III. The International Court of Justice
2. THE JURISDICTION OF THE INTERNATIONAL COURT OF JUSTICE
2.3. The Optional Clause
2.3.4. Interpretation of a Declaration made under
Article 36, Paragraph 2, of the Statute

¤ Arbitral Award of 31 July 1989,
Judgment, I.C.J. Reports 1991, p. 53

[pp. 61-62] 22. The Court will first consider its jurisdiction. In its Application, Guinea-Bissau founds the jurisdiction of the Court on "the Declarations by which the Republic of Guinea-Bissau and the Republic of Senegal have respectively accepted the jurisdiction of the Court under the conditions set forth in Article 36, paragraph 2, of the Statute" of the Court. These declarations were deposited with the Secretary-General of the United Nations, in the case of Senegal on 2 December 1985, and in the case of Guinea-Bissau on 7 August 1989. Guinea-Bissau's declaration contained no reservation; Senegal's declaration, which replaced a previous declaration of 3 May 1985, provided that

"Senegal may reject the Court's competence in respect of:
-Disputes in regard to which the parties have agreed to have recourse to some other method of settlement;
-Disputes with regard to questions which, under international law, fall exclusively within the jurisdiction of Senegal."

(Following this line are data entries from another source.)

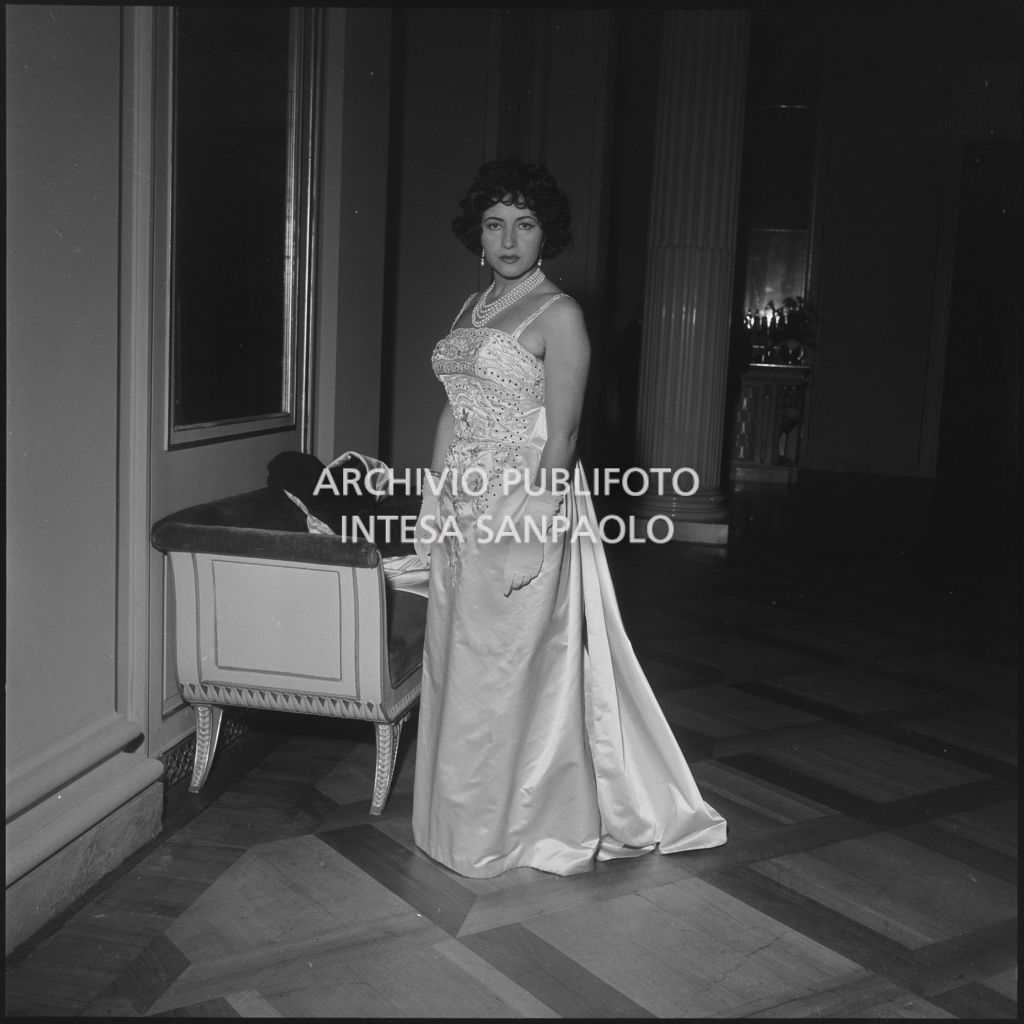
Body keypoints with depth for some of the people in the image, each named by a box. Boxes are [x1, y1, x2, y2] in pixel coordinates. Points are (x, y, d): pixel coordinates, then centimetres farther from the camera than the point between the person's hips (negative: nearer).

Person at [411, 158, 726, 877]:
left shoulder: (558, 314, -8)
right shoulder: (472, 309, 15)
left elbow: (561, 435, -14)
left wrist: (534, 530, -19)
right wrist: (434, 503, 13)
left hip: (524, 506, -8)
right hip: (462, 513, 8)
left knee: (510, 667, 0)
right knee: (457, 665, 13)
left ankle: (519, 827, 17)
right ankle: (468, 819, 29)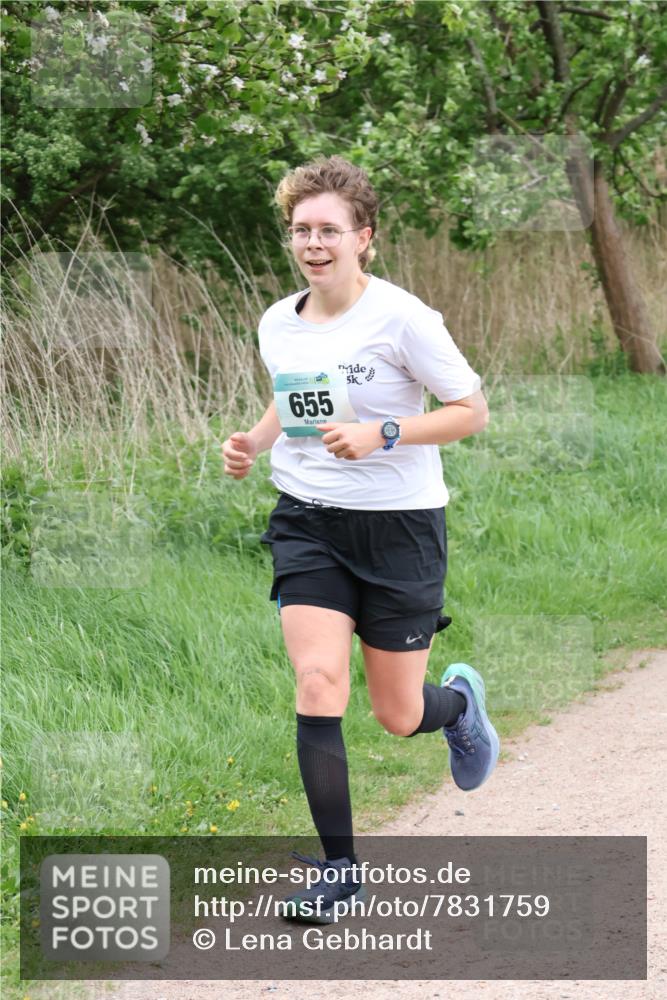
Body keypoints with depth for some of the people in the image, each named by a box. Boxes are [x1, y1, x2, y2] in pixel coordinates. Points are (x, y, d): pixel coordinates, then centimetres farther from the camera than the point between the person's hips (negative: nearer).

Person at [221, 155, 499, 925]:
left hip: (399, 523, -3)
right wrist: (252, 444, 2)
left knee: (398, 718, 4)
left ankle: (459, 700, 44)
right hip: (307, 521, 4)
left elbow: (472, 411, -9)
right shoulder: (277, 325, 3)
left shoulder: (402, 318, -13)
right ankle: (338, 873, -6)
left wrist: (383, 434, -22)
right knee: (318, 685, -15)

That declaration was also expressed as being applicable solely to "all legal disputes arising after the present declaration..."

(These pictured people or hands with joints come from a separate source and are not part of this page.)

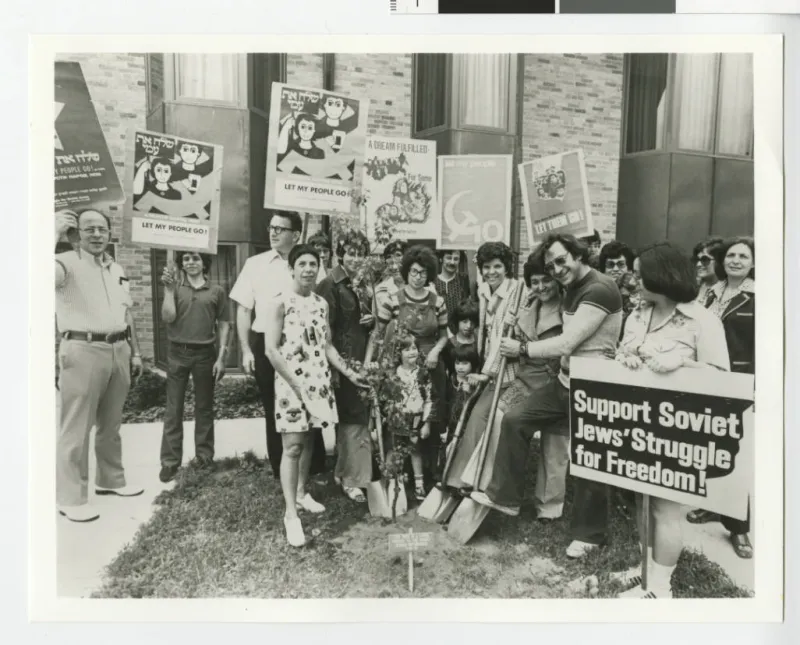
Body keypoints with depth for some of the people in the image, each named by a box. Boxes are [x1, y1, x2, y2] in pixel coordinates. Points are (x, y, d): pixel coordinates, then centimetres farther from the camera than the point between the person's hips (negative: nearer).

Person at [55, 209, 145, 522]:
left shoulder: (117, 269, 15)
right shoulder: (67, 263, -6)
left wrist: (135, 352, 18)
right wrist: (56, 232, -23)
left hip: (118, 350, 7)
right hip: (83, 351, -7)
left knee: (111, 424, 17)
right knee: (76, 427, 0)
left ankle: (111, 479, 31)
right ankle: (70, 497, 10)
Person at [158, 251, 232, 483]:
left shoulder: (216, 291, 3)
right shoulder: (176, 287, 5)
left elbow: (224, 325, 3)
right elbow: (168, 317, -6)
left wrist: (221, 357, -2)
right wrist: (169, 289, -11)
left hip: (205, 353, 0)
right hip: (177, 353, 0)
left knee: (204, 407, 10)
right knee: (173, 409, 4)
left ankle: (205, 456, 21)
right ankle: (170, 461, 10)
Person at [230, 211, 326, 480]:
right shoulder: (255, 264, 4)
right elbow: (244, 309, 5)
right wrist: (246, 350, -1)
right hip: (265, 343, 1)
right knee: (273, 409, 10)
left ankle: (315, 470, 23)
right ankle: (280, 472, 24)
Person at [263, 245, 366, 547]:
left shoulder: (321, 303, 9)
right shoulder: (279, 302, -9)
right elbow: (271, 350, -13)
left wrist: (350, 373, 7)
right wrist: (297, 385, -16)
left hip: (319, 382, 6)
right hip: (291, 383, -6)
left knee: (309, 441, 15)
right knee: (292, 446, -4)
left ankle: (302, 493, 33)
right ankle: (291, 514, 3)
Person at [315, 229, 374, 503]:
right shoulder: (330, 284, -12)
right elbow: (325, 329, -16)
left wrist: (372, 321, 1)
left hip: (363, 360, 8)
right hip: (342, 361, -8)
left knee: (359, 417, 15)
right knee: (353, 419, -2)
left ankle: (345, 471, 31)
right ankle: (351, 478, 14)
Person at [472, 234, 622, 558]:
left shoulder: (599, 289, -22)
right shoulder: (572, 289, 10)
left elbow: (567, 343, -24)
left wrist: (522, 349, -15)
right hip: (566, 382, 9)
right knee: (515, 419, 2)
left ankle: (590, 533, 26)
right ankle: (504, 495, 15)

23. Senegal observed that if Guinea-Bissau were to challenge the decision of the Arbitration Tribunal on the merits, it would be raising a question excluded from the Court's jurisdiction by the terms of Senegal's declaration. According to Senegal, the dispute concerning the maritime delimitation was the subject of the Arbitration Agreement of 12 March 1985 and consequently fell into the category of disputes "in regard to which the parties have agreed to have recourse to some other method of settlement". Furthermore, in the view of Senegal, that dispute arose before 2 December 1985, the date on which Senegal's acceptance of the compulsory jurisdiction of the Court became effective, and is thus excluded from the category of disputes "arising after" that declaration.

24. However, the Parties were agreed that there was a distinction between the substantive dispute relating to maritime delimitation, and the dispute relating to the Award rendered by the Arbitration Tribunal, and that only the latter dispute, which arose after the Senegalese declaration, is the subject of the present proceedings before the Court. Guinea-Bissau also took the position, which Senegal accepted, that these proceedings were not intended by way of appeal from the Award or as an application for revision of it. Thus, both Parties recognize that no aspect of the substantive delimitation dispute is involved. On this basis, Senegal did not dispute that the Court had jurisdiction to entertain the Application under Article 36, paragraph 2, of the Statute. In the circumstances of the case the Court regards its jurisdiction as established.